Parallel Orchestration
Tasks that don't depend on each other can be run simultaneously to save time. For example, a market analysis report can be generated by simultaneously running a news analysis agent, a stock data agent and a competitor agent.
Conditional Branching
The orchestrator makes decisions based on the output of an agent. For example, in an e-commerce return system, if a policy agent returns "Eligible," the orchestrator calls the inventory and refund agents. Otherwise, it calls a denial notification agent.
Routing & Data Flow Management
Routing patterns:
Content-Based Routing
A routing strategy that directs a message based on its content or metadata (e.g., keywords, data type).
Inspects the message itself to decide where it goes. This is useful for sorting diverse incoming requests.
Round-Robin Routing
A routing strategy that distributes tasks evenly across a pool of similar agents, one after another.
Spreads the workload evenly across similar agents. This is useful for scaling.
Priority-Based Routing
A routing strategy that processes messages based on a predefined priority level.
Treats urgent tasks differently from routine ones.

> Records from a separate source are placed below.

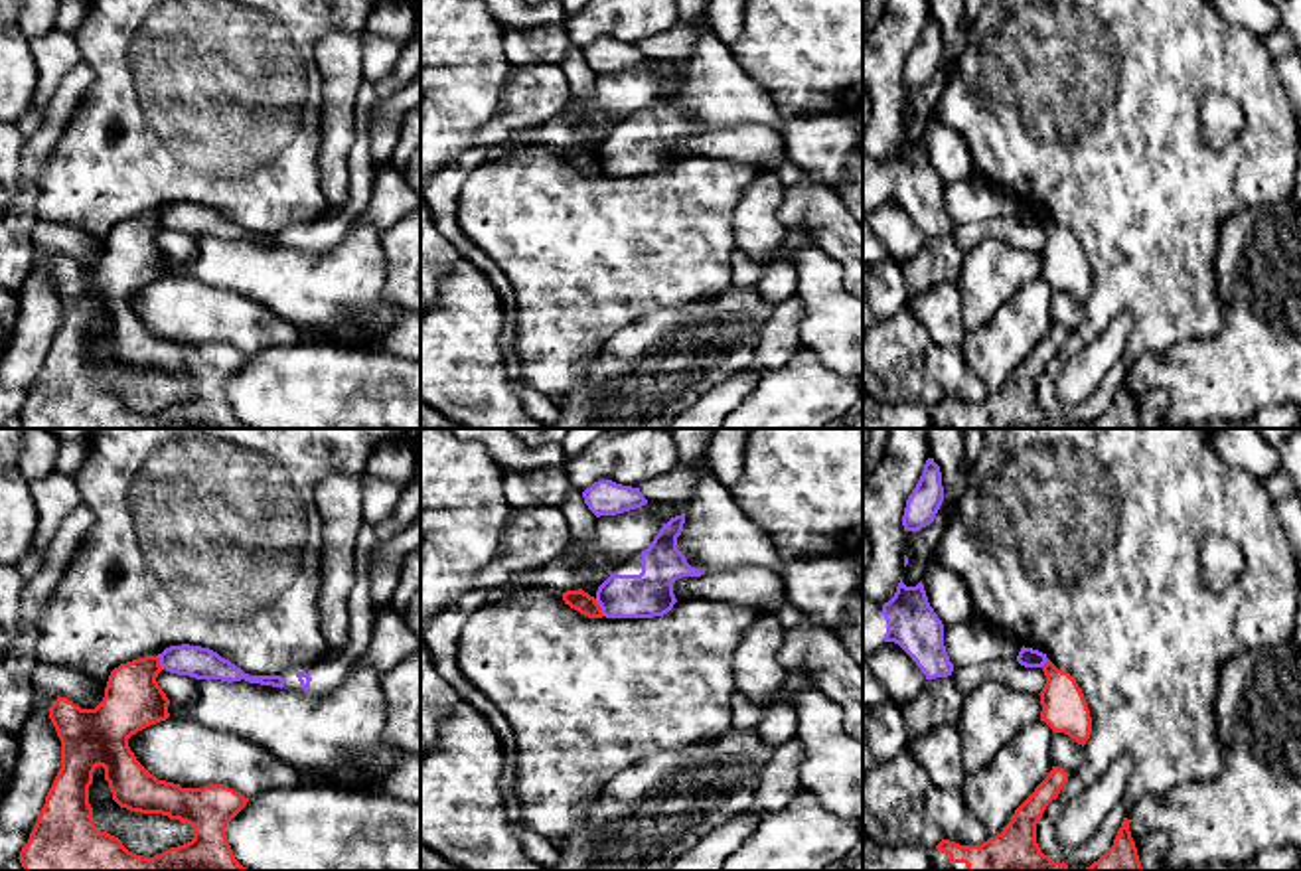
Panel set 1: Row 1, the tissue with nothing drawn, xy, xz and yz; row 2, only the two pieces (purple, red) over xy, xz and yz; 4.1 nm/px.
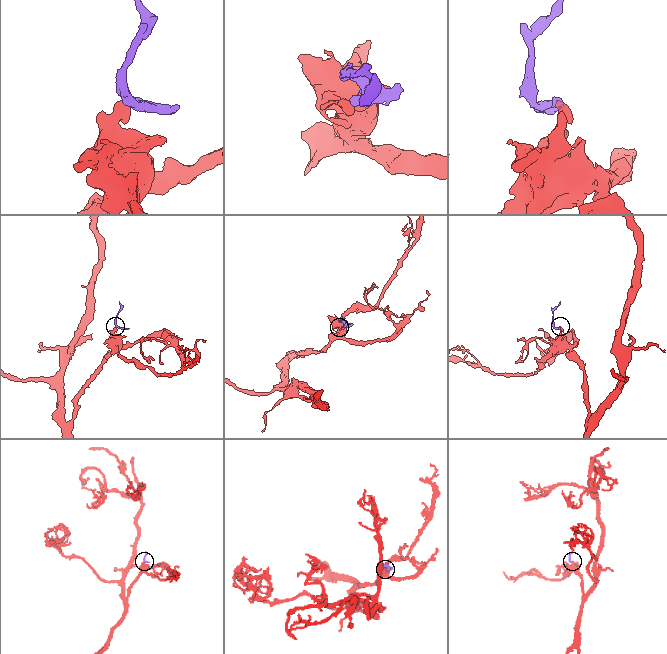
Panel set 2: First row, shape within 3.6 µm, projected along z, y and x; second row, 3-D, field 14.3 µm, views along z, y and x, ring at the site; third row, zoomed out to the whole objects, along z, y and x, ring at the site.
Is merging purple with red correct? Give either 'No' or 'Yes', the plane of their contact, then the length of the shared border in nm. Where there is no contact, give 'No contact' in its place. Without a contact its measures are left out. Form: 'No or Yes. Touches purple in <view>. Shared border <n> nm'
No. Touches purple in xz. Shared border 80 nm

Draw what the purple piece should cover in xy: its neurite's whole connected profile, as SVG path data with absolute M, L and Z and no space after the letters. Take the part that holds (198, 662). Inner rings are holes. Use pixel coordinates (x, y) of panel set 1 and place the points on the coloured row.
M363 523L355 543L357 581L347 598L347 644L336 660L316 660L306 666L292 666L280 675L249 675L209 648L182 644L170 646L158 654L162 670L195 679L221 679L227 683L245 679L249 683L306 691L312 695L324 695L338 689L371 640L375 602L369 587L369 561L377 541L373 525Z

State Management & Coordination
State management is about giving your agent team a collective memory.
State Coordination represents the set of mechanisms that ensure multiple agents have a consistent and synchronized view of a shared state, especially during concurrent operations.
We need mechanisms to detect when one agent's knowledge contradicts another and clear rules for resolving those conflicts.
Synchronization Strategies
-
Lean on Your Database: For state stored in a database, the database itself is your primary source of truth. Your agent tools can leverage features like locking and transactions.
-
State Broadcasting / Eventing: When a tool successfully updates critical state, it can publish an event. Interested agents can subscribe to these events and react accordingly.
-
Optimistic Concurrency Control: Assume conflicts are rare, but check for them before committing changes.
Conflict Resolution Strategies
-
Predefined Rules/Policies: Embed conflict resolution logic directly.
-
Negotiation/Consensus: Agents actively communicate to find a resolution.
-
Rollback & Retry: If an update fails due to a conflict, roll back the operation and retry.
-
Human Escalation: For critical or ambiguous conflicts, escalate to a human.